Right. Especially with the concensus amongst many coming into the season being that N.O. would be squeaking in at the 8th spot or missing the playoffs altogether.


----------



## Geaux Tigers (Apr 26, 2004)

*Re: Scott=COY?*

Yeah it's gotta be Byron. Even a fan of the Hornets like myself thought if we stayed healthy we would sneak the 8th spot or the 7th spot at the absolute best.


----------



## Basel (Mar 31, 2005)

*Re: Scott=COY?*

I think he'll win it, and it's well-deserved, though there are a number of coaches that will also probably get some votes: Phil Jackson, Rick Adelman, Doc Rivers, Jerry Sloan.


----------



## Weasel (Oct 18, 2003)

*Re: Scott=COY?*

He should win it. People might say Doc Rivers since the Celtics went from the gutter to having the best record in the NBA but he has the big 3, no coaching needed there. It would be a robbery if Scott didn't win it.


----------



## sasaint (Jun 28, 2005)

*Re: Scott=COY?*

Both Paul and Scott should win. But New Orleans ain't LA or Boston. The city is as big a factor as the player. Look for Kobe and Doc to steal the deal from Paul and Scott.


----------



## bee-fan (Nov 4, 2006)

*Re: Scott=COY?*

It's official Byron Scott=Coach of the Year. Hopefully, I make it to the game in time tomorrow to see them present him with his trophy.
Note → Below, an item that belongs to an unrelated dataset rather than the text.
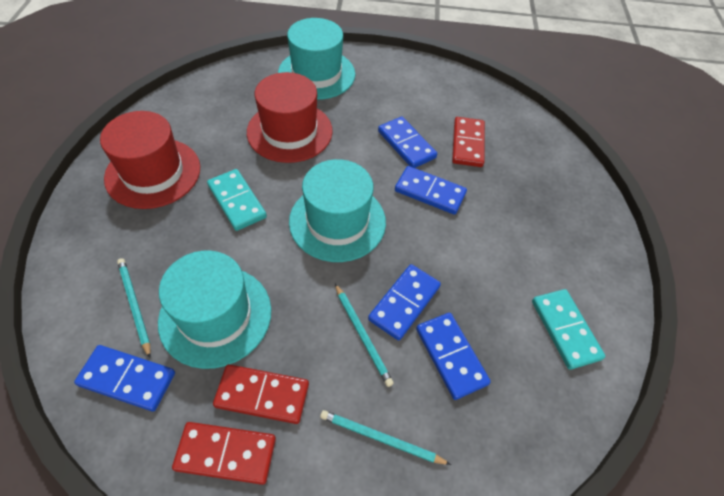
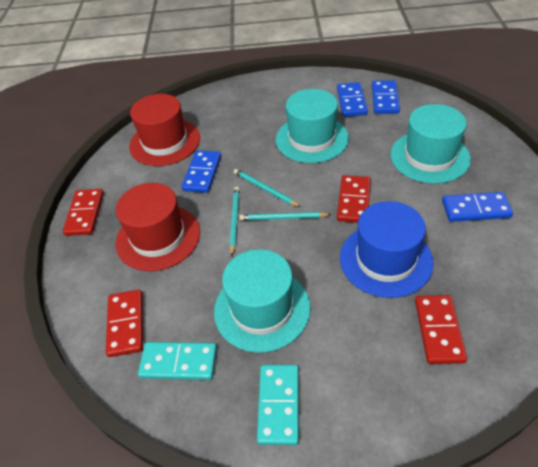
blue domino: 5 -> 4
blue hat: 0 -> 1
red domino: 3 -> 4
http://blog.nola.com/hornetsbeat/2008/04/scott_will_be_named_coach_of_t.html


----------



## girllovesthegame (Nov 3, 2005)

*Re: Scott=COY?*



bee-fan said:


> It's official Byron Scott=Coach of the Year. Hopefully, I make it to the game in time tomorrow to see them present him with his trophy.
> 
> http://blog.nola.com/hornetsbeat/2008/04/scott_will_be_named_coach_of_t.html


I just saw this on Sportscenter. Congratulations BS!


----------



## girllovesthegame (Nov 3, 2005)

Another link

*As recently as the 2004-05 season, the New Orleans Hornets were an NBA joke with an 18-64 record. It looks like the coach of that team, Byron Scott, will get the last laugh.

Before the Hornets take on the Dallas Mavericks in Game 5 of their first-round Western Conference playoff series on Tuesday, Scott will be named the NBA Coach of the Year, according to multiple media reports. ESPN.com confirmed the reports on Monday night.

New Orleans sent a media advisory Monday afternoon, saying it planned a "major announcement" at 10 a.m. Tuesday following the Hornets' gameday shootaround.

Scott led the New Jersey Nets to consecutive trips to the NBA Finals in 2002 and 2003 but lasted only 42 games the next season. He was hired in 2004 to guide a New Orleans team in transition.*


----------



## sasaint (Jun 28, 2005)

Congratulations to the Hornets and Byron Scott. Now, if there really is justice in the world, Chris Paul will win MVP.


----------



## girllovesthegame (Nov 3, 2005)

Scott had a total of 458pts. 70 1st place votes.

http://www.nba.com/hornets/news/Byron_Scott_Named_Coach_of_the-269450-31.html


----------



## B_&_B (Feb 19, 2004)

Very well deserved! Nobody predicted the Hornets would be this good.

Congrats to B.Scott and Hornet fans!


----------



## DaRizzle (May 22, 2007)

Just curious, maybe someone can help me out on this...

Has there (or how many times) has there been a COY and MVP on the same team, same year?


----------



## Diable (Apr 26, 2005)

Wow I really think Mo Cheeks is getting overlooked.Personally I would have voted for him.I mean he doesn't have CP or much else that impresses me either.No way that team should have won as many games as they have in the second half of the season.He hardly received any votes at all.


----------



## knicksfan89 (Jan 6, 2005)

and I thought phil jackson was going to get it also, but congrats to byron and my hornets for winning last night in their respective categories and I really think we can give the spurs a run for the money with HCA in the first 2 games


----------